About Resource Requests and Limits

One of the core Linux technologies that is used to implement containers is cgroups. Cgroups can be used to enforce CPU and memory use limitations on a process or processes.

Kubernetes provides facilities that let you specify the amount of CPU and memory that a container consumes. When specified, Kubernetes uses your requests to do the following:

Determine the node a particular Pod should be created on: Kubernetes determines which nodes have enough free resources to satisfy your request.
Enforce these limits at runtime: Kubernetes ensures that applications do not exceed their requests.

Kubernetes chooses which node of the cluster to run a Pod on based on the Pod's resource requests, and the resources available on each node in the cluster. But once a Pod is scheduled onto a node, Kubernetes does not directly enforce limits at runtime. Rather, Kubernetes passes requests to Linux through cgroups. The node's Linux kernel then enforces the limits on Kubernetes behalf.

Let's look at an example of a Pod with the following definition:

apiVersion: v1
kind: Pod
metadata:
  name: samplePod
spec:
  containers:
  - image: container-registry.oracle.com/timesten/timesten:22.1.1.34.0
    name: sample
    resources:
      limits:
        cpu: 20
        memory: 200Gi
      requests:
        cpu: 20
        memory: 200Gi

Kubernetes determines which node it will run the Pod on. It does this by examining the Pod's resources requests to determine which node has enough free resources to accommodate the Pod.

Once the node is determined, Kubernetes creates a cpu cgroup for the container (sample in this example) and configures the cgroup to have a limit of 20 CPUs. Kubernetes also creates a memory cgroup for the container and configures it to have a limit of 200 gigabytes. Kubernetes then forks off the lead process of the newly created container, and associates the initial process with the cpu and memory cgroups.

Since the lead process is associated with or running under these cgroups, that process and all its children are subject to the limits that the cgroups define. The Linux kernel on the node where the container is running automatically enforces these limits without any involvement from Kubernetes.

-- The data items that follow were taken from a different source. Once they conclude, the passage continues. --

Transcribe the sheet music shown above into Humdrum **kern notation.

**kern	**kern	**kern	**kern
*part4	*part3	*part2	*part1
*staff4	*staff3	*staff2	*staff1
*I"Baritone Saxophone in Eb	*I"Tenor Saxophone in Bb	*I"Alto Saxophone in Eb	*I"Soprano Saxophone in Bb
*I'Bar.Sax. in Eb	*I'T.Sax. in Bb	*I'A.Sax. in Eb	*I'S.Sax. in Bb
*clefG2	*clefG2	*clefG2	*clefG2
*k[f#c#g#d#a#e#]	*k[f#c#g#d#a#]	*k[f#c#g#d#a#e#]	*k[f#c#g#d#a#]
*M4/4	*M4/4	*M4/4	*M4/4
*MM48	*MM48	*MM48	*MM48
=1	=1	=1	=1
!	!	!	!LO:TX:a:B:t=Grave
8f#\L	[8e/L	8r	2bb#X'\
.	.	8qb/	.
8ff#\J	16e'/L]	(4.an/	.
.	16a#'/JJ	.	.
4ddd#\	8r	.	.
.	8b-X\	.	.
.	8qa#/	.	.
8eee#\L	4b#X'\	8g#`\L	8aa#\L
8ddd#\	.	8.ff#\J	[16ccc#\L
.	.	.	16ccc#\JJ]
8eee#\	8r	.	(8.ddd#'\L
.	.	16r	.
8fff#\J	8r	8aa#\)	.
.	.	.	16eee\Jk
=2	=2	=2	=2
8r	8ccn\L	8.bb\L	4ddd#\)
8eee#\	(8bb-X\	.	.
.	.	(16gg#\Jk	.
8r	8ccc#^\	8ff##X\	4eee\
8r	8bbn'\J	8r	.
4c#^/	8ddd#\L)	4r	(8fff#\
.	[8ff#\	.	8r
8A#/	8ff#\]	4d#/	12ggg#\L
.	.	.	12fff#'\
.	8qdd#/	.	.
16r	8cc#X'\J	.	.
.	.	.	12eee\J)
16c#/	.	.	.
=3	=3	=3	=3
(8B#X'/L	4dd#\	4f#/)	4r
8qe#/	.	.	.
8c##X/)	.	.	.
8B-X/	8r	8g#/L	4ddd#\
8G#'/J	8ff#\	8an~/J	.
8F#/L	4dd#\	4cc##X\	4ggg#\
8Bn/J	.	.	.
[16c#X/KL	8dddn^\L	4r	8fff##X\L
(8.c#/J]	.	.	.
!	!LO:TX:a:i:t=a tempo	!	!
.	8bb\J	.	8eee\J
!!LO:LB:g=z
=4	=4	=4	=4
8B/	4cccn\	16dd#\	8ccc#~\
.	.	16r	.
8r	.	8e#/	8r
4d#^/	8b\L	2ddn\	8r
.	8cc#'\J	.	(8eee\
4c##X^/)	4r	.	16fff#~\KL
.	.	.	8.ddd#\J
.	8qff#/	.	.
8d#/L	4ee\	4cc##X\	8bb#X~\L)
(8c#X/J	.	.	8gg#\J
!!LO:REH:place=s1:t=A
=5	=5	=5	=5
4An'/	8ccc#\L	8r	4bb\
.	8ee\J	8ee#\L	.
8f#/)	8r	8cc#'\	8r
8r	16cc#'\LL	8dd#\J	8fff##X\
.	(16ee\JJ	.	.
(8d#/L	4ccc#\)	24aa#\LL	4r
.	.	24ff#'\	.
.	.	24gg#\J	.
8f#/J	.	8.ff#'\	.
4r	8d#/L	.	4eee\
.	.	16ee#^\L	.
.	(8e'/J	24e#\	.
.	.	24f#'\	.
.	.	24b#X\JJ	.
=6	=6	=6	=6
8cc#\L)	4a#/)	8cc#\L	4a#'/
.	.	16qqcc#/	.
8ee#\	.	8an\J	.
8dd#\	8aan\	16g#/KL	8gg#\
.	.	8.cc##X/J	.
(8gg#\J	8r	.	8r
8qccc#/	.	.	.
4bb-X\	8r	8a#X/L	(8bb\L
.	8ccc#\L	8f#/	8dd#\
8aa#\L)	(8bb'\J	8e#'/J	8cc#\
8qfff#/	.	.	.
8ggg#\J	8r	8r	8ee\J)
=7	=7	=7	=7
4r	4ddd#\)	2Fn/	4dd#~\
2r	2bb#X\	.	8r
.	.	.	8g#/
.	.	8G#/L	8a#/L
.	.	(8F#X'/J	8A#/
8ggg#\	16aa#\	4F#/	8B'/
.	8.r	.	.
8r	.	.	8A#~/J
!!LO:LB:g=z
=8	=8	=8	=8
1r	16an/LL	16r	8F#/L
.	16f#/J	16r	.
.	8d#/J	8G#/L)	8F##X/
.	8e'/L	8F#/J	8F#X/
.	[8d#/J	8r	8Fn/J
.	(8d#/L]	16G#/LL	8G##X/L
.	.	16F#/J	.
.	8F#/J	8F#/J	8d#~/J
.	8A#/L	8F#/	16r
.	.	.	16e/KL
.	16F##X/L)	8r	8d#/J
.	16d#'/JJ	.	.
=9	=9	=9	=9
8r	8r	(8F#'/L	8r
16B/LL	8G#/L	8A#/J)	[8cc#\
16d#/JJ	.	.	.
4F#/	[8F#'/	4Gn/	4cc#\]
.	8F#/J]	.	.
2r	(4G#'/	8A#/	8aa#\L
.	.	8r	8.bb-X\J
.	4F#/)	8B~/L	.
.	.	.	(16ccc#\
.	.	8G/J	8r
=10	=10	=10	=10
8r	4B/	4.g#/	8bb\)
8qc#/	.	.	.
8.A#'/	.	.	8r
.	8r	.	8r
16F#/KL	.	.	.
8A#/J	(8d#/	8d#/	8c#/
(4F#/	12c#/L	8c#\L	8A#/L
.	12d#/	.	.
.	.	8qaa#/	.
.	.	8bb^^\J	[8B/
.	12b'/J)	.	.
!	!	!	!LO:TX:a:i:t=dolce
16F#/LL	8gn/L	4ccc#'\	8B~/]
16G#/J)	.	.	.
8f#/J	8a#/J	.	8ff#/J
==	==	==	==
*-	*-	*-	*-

CPU limits are easily enforced by Linux. If an application wants to use more CPU than its limit, the kernel can choose not to dispatch the application for a period of time to keep its usage under control.

Memory limit enforcement is different than CPU enforcement. Linux has a component called the out of memory (OOM) killer. If processes exceed their intended memory usage, or if the system gets stressed, the OOM killer terminates processes abruptly.

Next, let's consider a Pod with this definition:

apiVersion: v1
kind: Pod
metadata:
  name: samplePod
spec:
  containers:
  - image: container-registry.oracle.com/timesten/timesten:22.1.1.34.0
    name: sample

In this Pod, there are no specified memory limits. The container runs in default cgroups with infinite limits. This cgroup is shared by all processes on the node that have no specified memory limit, whether the processes are running in containers or not. In this case, if the Linux node becomes memory constrained, the OOM killer chooses processes from the entire node to terminate. The victim might be TimesTen, it might be the Kubernetes kubelet, it might be some other process, or it might be all of them.